Case Study of Big Catch Up (BCU) Immunization Activities in Cameroon

The Big Catch‑Up (BCU) is a global initiative launched by WHO, UNICEF, and Gavi to rapidly close immunity gaps caused by COVID‑19 disruptions. In Cameroon, BCU was implemented through four rounds of periodic intensification of routine immunization between September 2024 and December 2025, across 80 priority health districts, targeting zero‑dose (ZD) and under‑immunized (UI) children aged 12–59 months.

As part of a multi-country BCU research project funded by the Alliance for Health Policy and Systems Research (AHPSR)/WHO, EVIHDAF conducted a BCU case study in Cameroon, in collaboration with the Expanded Program on Immunization (EPI), Ministry of Public Health, from May to December 2025.

Study Objectives

The study was designed to:

  • Assess the planning, implementation, successes, and challenges of the Big Catch‑Up (BCU) immunization initiative in Cameroon
  • Identify key barriers and facilitators influencing immunization coverage among zero‑dose and under‑immunized children
  • Examine financial investments and funding mechanisms supporting routine immunization and catch‑up activities, with a focus on sustainability

Study Methods

Designed as a Mixed-methods case study grounded in the BCU theory of change, we carried out:

Analysis of 87 documents including national BCU plans, policy documents, SOPs, and reports.

Analysis of routine immunization data (DHIS2) and modeled estimates (IHME).

Key informant interviews (KIIs) and focus group discussions (FGDs) with stakeholders at central, regional, and district levels (Cité Verte, Manoka, Kumba South, and Mokolo).

Household survey of 264 mothers/caregivers of zero-dose or under-immunized children.

Key Results

Primary barriers

Demand‑side drivers like fear of Adverse Event Following Immunization (AEFI), general fear of vaccines, lack of knowledge, and rumors were dominant. Supply‑side failures like stock‑outs, poor planning, and insufficient vials led to 25% of caregivers being turned away. Informal fees and commercialization of vaccines (notably MMR) were reported.

Profile of missed children

Surveyed ZD/UI children averaged 2.5 years: 98.5% were under‑immunized and 1.5% zero‑dose. Caregiver characteristics: 31.4% had no formal education; 41% had started or completed secondary education. Average reported travel time to the nearest health center was 27 minutes.

## Questions to answer:
A - Name every health district the Cameroon Big Catch-Up case study identifies as a site of its interviews and focus group discussions.
B - Extend the Cameroon Big Catch-Up case study beyond its final sentence, keeping the same report style.

## Data records:
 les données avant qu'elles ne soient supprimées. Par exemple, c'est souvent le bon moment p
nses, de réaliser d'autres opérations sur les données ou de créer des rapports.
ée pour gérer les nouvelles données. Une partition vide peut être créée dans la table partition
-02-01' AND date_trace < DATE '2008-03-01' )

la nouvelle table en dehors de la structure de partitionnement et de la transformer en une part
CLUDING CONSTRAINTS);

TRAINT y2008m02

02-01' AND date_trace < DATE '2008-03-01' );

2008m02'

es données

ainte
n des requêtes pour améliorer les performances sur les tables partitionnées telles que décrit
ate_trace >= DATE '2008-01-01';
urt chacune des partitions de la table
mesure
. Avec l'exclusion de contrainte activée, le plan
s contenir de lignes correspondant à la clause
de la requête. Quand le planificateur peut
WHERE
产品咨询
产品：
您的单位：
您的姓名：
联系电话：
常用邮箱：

---

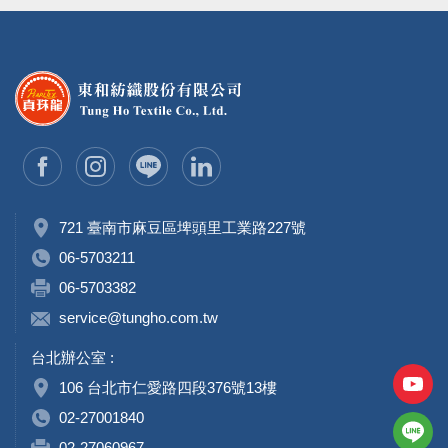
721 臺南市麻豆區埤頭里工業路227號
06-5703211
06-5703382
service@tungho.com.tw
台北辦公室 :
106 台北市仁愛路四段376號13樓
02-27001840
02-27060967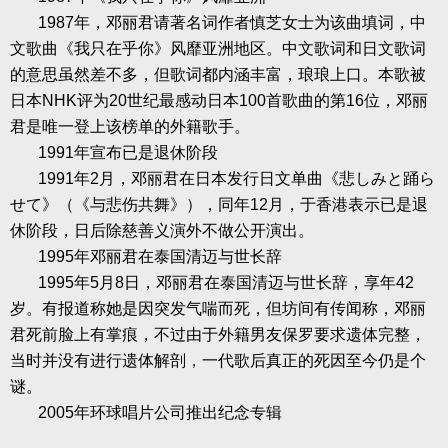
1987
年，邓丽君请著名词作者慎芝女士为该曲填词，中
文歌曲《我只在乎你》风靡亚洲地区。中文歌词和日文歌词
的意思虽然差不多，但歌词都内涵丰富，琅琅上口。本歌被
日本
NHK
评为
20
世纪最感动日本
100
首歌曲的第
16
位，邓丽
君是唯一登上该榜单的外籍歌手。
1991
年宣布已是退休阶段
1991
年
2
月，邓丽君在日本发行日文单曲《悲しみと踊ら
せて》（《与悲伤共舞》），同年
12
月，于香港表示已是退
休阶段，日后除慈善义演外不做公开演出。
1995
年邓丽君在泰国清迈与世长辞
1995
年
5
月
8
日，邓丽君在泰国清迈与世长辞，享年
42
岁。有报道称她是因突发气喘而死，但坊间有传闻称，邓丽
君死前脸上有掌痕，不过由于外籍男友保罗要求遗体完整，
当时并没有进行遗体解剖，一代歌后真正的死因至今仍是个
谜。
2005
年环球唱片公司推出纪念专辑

## Exercise responses:
A - Cité Verte, Manoka, Kumba South, and Mokolo.

B -
Dose distribution

The most administered antigens amongst children aged 12-59 months since start of BCU were MMR1, Yellow fever, PENTA1 and Hib1. Administered doses fluctuated between rounds with 34,680 caught-up in Round 1, 25,809 in Round 2, and 31,318 in Round 3. This was primarily because the second round included less than half of the 80 districts covered in rounds 1 and 3.


Geographic heterogeneity

Performance varied markedly by region: the North recorded the highest coverage (81.6%) for 12-59 months children, while North‑West (2.4%), Littoral (7.8%), Centre (8.2%) and West (9%) recorded the lowest.


Systems constraints

Multiple parallel reporting platforms (IASO, DHIS2, ODK, paper) created data fragmentation; documentation by delivery strategy (mobile vs fixed) was insufficient. Heavy reliance on external financing raises sustainability concerns.


Policy Relevance

Cameroon’s 2021 national catch‑up immunization policy provides a strong foundation for institutionalizing BCU strategies within routine services. However, long‑term sustainability remains vulnerable due to heavy reliance on external financing and the high operational costs of flexible outreach strategies in remote and conflict‑affected areas.

Achievements

Across three rounds implemented from September 2024 to March 2025 in 80 priority districts, BCU caught up 91,807 ZD 12-59 months old children. This represents 30.6% of the program’s targeted ZD cohort estimated at 299,654 and 12% of the national ZD backlog estimated at 777,331.

Conclusion

The BCU initiative in Cameroon demonstrated that rapid immunization recovery is possible, but sustaining high coverage requires systemic transformation. While strong central leadership, cascade training, and flexible outreach strategies enabled short-term gains, persistent structural and behavioral barriers continue to undermine routine services.

Through this project, EVIHDAF strengthened national capacity for policy‑oriented implementation research, generating actionable evidence to support equitable immunization recovery, system resilience, and sustainable integration of catch‑up vaccination within routine immunization services in Cameroon.